**What is being asked**. Starting at the line that contains "(971, 378) none" and ending at the line that contains "(756, 538) none -> [82,1125,99,1136] C.", the lines below are to be given again exactly, with nothing added.

**Excerpted records**.
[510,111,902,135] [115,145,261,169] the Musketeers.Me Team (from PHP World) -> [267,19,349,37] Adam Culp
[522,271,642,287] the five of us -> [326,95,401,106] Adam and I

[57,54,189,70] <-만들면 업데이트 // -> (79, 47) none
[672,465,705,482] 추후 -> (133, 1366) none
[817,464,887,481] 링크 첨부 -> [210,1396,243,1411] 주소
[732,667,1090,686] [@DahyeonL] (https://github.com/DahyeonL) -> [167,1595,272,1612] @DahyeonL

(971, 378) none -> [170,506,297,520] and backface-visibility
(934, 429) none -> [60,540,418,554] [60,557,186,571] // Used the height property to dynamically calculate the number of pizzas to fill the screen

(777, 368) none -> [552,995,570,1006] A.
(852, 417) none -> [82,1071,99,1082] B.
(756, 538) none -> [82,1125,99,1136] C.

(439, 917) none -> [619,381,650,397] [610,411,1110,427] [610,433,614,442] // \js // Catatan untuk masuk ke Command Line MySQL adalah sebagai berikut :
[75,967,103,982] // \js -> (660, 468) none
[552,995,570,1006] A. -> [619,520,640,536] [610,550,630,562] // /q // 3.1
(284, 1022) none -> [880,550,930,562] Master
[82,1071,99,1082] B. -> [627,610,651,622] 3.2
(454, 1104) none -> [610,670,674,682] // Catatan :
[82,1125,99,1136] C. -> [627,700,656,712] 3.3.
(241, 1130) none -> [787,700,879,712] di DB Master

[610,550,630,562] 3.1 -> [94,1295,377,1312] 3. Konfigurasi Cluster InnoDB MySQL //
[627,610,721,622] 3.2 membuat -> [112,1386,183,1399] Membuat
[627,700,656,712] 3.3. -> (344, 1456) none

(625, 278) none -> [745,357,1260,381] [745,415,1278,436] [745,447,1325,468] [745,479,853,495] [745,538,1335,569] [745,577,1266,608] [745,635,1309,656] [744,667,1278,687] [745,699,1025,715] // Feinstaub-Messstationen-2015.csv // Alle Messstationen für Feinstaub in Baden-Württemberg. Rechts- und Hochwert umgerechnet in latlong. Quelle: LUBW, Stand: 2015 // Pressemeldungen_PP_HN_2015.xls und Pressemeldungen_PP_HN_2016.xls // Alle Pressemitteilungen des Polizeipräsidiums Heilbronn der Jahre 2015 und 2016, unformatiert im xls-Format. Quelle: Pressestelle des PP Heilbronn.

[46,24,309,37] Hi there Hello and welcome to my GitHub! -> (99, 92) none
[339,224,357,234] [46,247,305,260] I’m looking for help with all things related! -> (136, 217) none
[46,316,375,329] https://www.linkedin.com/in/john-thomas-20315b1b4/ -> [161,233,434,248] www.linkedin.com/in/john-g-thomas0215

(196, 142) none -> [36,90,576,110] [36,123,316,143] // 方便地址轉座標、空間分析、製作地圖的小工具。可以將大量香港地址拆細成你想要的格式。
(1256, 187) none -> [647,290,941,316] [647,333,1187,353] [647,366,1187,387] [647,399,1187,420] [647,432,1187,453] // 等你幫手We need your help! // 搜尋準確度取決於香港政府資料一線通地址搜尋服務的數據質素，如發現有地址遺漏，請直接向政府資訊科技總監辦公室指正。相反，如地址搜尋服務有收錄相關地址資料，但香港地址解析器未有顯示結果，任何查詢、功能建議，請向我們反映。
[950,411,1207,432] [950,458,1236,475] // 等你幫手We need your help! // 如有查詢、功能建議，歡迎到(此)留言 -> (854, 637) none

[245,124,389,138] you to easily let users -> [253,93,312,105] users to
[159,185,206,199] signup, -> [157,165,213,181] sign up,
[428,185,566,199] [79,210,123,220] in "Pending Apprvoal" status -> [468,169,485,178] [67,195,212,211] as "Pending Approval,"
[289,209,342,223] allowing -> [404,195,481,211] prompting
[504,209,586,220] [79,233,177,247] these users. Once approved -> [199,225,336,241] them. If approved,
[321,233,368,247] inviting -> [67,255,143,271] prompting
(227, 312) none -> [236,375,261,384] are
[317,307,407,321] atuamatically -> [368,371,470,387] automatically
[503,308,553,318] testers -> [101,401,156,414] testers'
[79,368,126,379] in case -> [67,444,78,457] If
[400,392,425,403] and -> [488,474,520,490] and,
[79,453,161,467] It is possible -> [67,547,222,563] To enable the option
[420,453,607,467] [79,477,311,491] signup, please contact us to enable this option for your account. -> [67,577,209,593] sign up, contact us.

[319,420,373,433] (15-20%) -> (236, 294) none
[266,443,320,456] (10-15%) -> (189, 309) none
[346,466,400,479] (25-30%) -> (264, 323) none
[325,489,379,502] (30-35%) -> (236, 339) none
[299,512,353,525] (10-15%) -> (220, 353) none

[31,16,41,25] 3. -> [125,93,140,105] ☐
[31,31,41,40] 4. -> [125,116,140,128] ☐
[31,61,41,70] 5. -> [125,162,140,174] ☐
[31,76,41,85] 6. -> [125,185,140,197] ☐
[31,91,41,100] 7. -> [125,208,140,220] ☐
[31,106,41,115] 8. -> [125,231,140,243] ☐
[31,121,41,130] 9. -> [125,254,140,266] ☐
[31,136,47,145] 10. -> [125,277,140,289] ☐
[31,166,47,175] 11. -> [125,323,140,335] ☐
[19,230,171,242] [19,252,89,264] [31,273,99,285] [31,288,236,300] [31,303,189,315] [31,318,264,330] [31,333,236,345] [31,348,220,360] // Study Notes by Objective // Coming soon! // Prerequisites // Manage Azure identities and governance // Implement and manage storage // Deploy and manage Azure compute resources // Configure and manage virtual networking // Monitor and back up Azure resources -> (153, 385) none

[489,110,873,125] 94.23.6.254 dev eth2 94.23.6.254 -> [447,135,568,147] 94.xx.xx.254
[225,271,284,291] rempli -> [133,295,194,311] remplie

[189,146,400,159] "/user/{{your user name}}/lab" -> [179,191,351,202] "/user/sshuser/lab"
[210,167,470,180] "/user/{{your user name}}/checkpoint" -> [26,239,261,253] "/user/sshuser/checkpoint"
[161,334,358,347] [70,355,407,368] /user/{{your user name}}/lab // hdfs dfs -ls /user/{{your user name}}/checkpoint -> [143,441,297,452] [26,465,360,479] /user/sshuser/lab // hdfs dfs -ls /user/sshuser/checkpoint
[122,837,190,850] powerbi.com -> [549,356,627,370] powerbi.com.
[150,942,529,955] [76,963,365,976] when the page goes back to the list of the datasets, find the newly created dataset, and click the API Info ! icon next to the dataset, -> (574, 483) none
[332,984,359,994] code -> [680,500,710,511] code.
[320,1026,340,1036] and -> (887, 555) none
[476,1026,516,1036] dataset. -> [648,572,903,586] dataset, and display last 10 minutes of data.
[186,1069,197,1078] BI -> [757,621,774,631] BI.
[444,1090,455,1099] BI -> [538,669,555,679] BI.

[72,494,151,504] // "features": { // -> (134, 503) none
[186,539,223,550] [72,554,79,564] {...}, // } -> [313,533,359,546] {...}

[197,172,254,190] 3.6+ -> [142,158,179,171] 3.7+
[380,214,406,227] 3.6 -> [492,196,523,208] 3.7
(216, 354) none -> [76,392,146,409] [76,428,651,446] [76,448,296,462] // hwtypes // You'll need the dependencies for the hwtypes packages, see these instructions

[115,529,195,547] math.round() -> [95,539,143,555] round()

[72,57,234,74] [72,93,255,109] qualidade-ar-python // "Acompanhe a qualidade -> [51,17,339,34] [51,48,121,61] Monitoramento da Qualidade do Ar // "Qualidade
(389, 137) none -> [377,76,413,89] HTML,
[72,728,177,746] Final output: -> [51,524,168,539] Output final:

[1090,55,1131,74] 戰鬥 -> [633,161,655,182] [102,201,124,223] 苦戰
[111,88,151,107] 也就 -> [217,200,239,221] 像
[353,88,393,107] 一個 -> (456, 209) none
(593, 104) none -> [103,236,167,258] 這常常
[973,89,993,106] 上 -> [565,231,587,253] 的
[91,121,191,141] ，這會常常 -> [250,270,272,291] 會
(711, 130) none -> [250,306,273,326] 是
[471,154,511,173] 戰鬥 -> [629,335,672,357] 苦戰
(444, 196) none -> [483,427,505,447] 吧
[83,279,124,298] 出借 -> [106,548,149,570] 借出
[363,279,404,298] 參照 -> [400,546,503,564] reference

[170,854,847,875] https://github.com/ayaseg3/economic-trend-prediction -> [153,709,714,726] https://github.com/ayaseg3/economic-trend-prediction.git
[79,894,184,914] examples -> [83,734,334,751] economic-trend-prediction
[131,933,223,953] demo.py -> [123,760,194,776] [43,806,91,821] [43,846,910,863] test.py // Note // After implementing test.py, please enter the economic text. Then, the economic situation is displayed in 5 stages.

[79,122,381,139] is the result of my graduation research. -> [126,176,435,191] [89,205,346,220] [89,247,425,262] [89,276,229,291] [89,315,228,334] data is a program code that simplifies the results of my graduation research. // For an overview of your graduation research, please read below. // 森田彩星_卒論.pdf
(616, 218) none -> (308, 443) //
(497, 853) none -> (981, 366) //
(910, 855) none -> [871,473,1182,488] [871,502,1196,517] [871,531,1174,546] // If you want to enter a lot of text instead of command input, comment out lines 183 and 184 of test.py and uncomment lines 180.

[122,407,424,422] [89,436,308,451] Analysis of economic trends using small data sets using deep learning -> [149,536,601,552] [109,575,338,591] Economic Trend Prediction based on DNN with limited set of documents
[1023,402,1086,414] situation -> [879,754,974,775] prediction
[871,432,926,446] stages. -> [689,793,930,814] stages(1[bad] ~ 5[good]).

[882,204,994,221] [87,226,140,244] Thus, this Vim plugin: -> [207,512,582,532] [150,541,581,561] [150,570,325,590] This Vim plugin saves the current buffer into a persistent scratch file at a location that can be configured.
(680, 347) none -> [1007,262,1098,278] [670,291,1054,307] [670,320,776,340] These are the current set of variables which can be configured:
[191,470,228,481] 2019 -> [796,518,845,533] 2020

**Task answer**.
(971, 378) none -> [170,506,297,520] and backface-visibility
(934, 429) none -> [60,540,418,554] [60,557,186,571] // Used the height property to dynamically calculate the number of pizzas to fill the screen

(777, 368) none -> [552,995,570,1006] A.
(852, 417) none -> [82,1071,99,1082] B.
(756, 538) none -> [82,1125,99,1136] C.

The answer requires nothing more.